Provided records section start
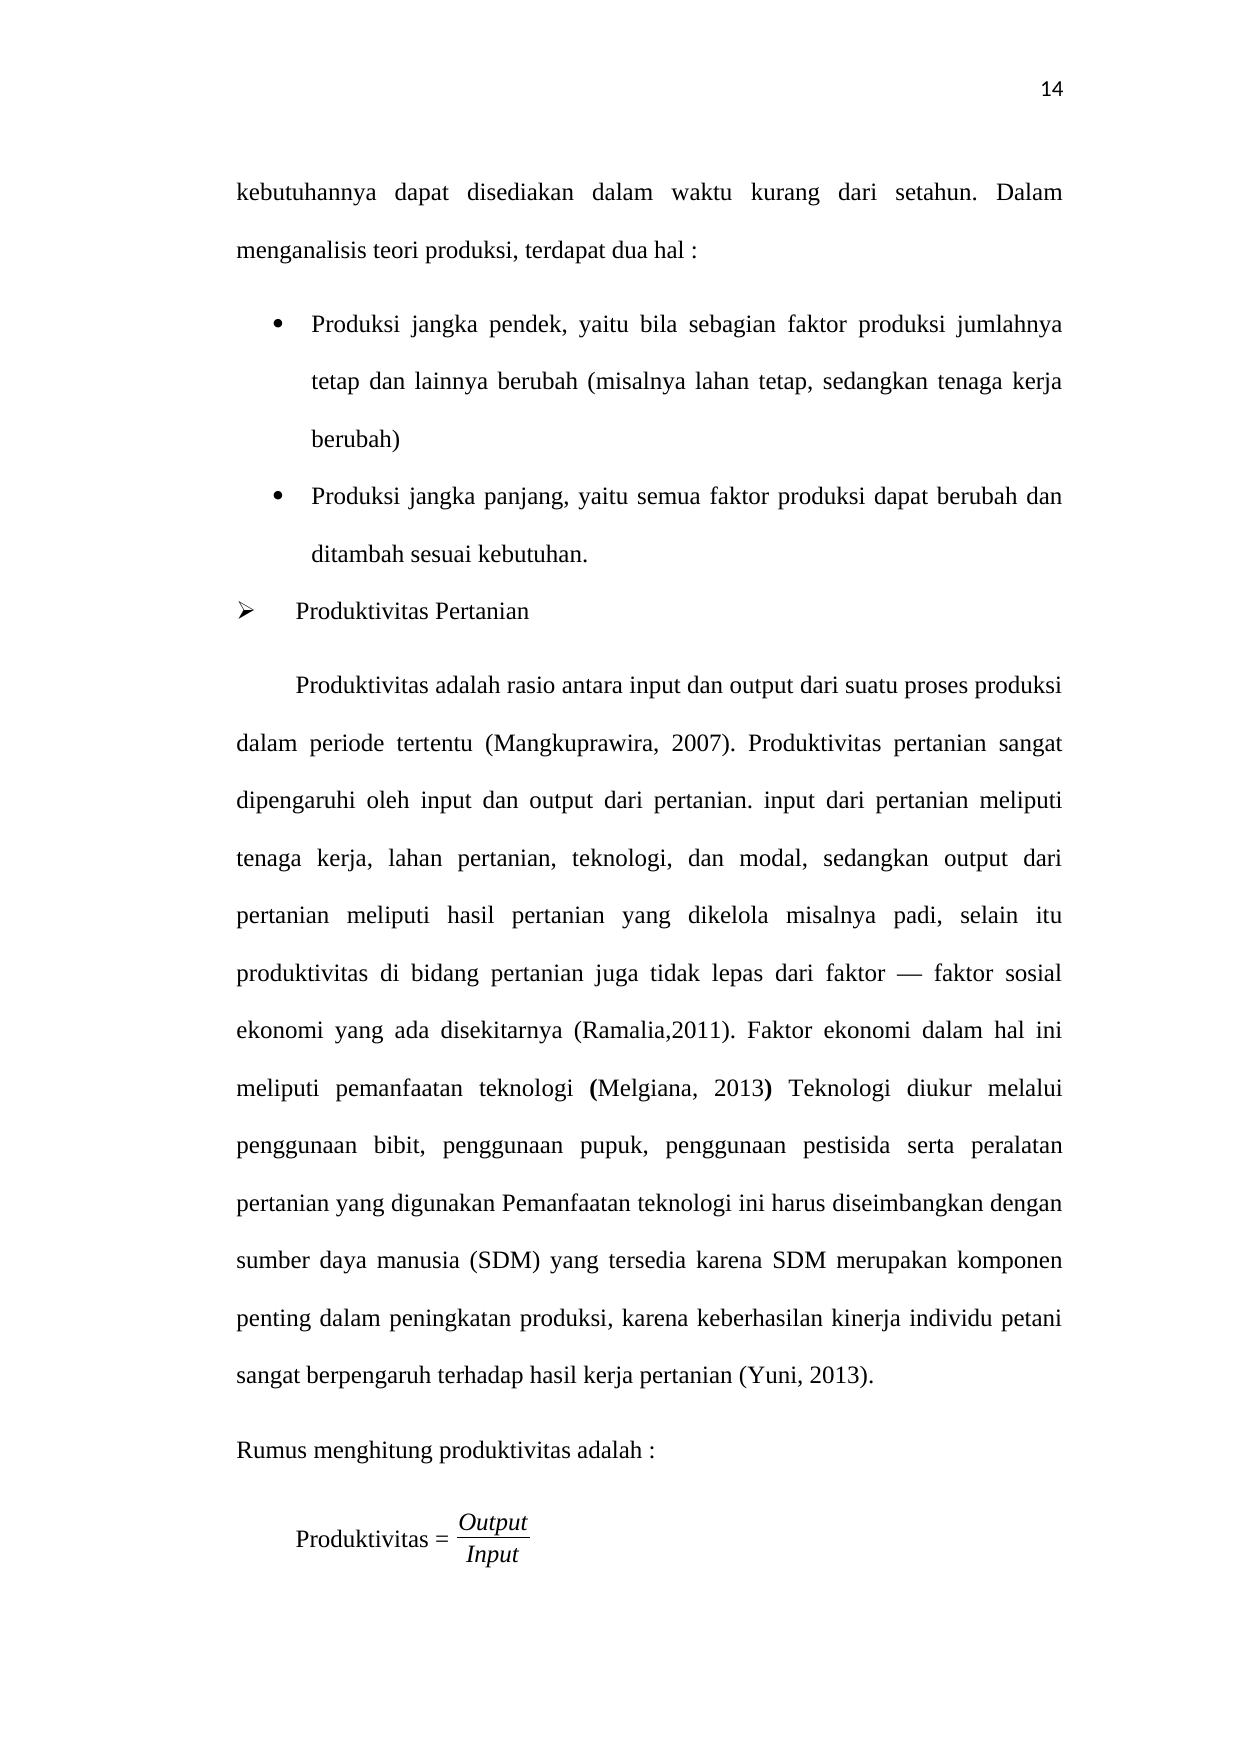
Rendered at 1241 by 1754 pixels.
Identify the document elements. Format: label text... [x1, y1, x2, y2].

list Produktivitas Pertanian [236, 596, 1063, 625]
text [236, 177, 1063, 263]
text Rumus menghitung produktivitas adalah : [236, 1435, 1063, 1463]
list Produksi jangka pendek, yaitu bila sebagian faktor produksi jumlahnya tetap dan lainnya berubah (misalnya lahan tetap, sedangkan tenaga kerja berubah) [274, 309, 1063, 453]
text Produktivitas = [236, 1509, 1063, 1568]
text Produktivitas adalah rasio antara input dan output dari suatu proses produksi dalam periode tertentu (Mangkuprawira, 2007). Produktivitas pertanian sangat dipengaruhi oleh input dan output dari pertanian. input dari pertanian meliputi tenaga kerja, lahan pertanian, teknologi, dan modal, sedangkan output dari pertanian meliputi hasil pertanian yang dikelola misalnya padi, selain itu produktivitas di bidang pertanian juga tidak lepas dari faktor — faktor sosial ekonomi yang ada disekitarnya (Ramalia,2011). Faktor ekonomi dalam hal ini meliputi pemanfaatan teknologi (Melgiana, 2013) Teknologi diukur melalui penggunaan bibit, penggunaan pupuk, penggunaan pestisida serta peralatan pertanian yang digunakan Pemanfaatan teknologi ini harus diseimbangkan dengan sumber daya manusia (SDM) yang tersedia karena SDM merupakan komponen penting dalam peningkatan produksi, karena keberhasilan kinerja individu petani sangat berpengaruh terhadap hasil kerja pertanian (Yuni, 2013). [236, 671, 1063, 1389]
list Produksi jangka panjang, yaitu semua faktor produksi dapat berubah dan ditambah sesuai kebutuhan. [274, 481, 1063, 568]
Provided records section end
The records above should be returned exactly; no image belongs in the copy.

Rendered at 1241 by 1754 pixels.
Identify the document elements. Format: label text... [x1, y1, x2, y2].

list Produktivitas Pertanian [236, 596, 1063, 625]
text [236, 177, 1063, 263]
text Rumus menghitung produktivitas adalah : [236, 1435, 1063, 1463]
list Produksi jangka pendek, yaitu bila sebagian faktor produksi jumlahnya tetap dan lainnya berubah (misalnya lahan tetap, sedangkan tenaga kerja berubah) [274, 309, 1063, 453]
text Produktivitas = [236, 1509, 1063, 1568]
text Produktivitas adalah rasio antara input dan output dari suatu proses produksi dalam periode tertentu (Mangkuprawira, 2007). Produktivitas pertanian sangat dipengaruhi oleh input dan output dari pertanian. input dari pertanian meliputi tenaga kerja, lahan pertanian, teknologi, dan modal, sedangkan output dari pertanian meliputi hasil pertanian yang dikelola misalnya padi, selain itu produktivitas di bidang pertanian juga tidak lepas dari faktor — faktor sosial ekonomi yang ada disekitarnya (Ramalia,2011). Faktor ekonomi dalam hal ini meliputi pemanfaatan teknologi (Melgiana, 2013) Teknologi diukur melalui penggunaan bibit, penggunaan pupuk, penggunaan pestisida serta peralatan pertanian yang digunakan Pemanfaatan teknologi ini harus diseimbangkan dengan sumber daya manusia (SDM) yang tersedia karena SDM merupakan komponen penting dalam peningkatan produksi, karena keberhasilan kinerja individu petani sangat berpengaruh terhadap hasil kerja pertanian (Yuni, 2013). [236, 671, 1063, 1389]
list Produksi jangka panjang, yaitu semua faktor produksi dapat berubah dan ditambah sesuai kebutuhan. [274, 481, 1063, 568]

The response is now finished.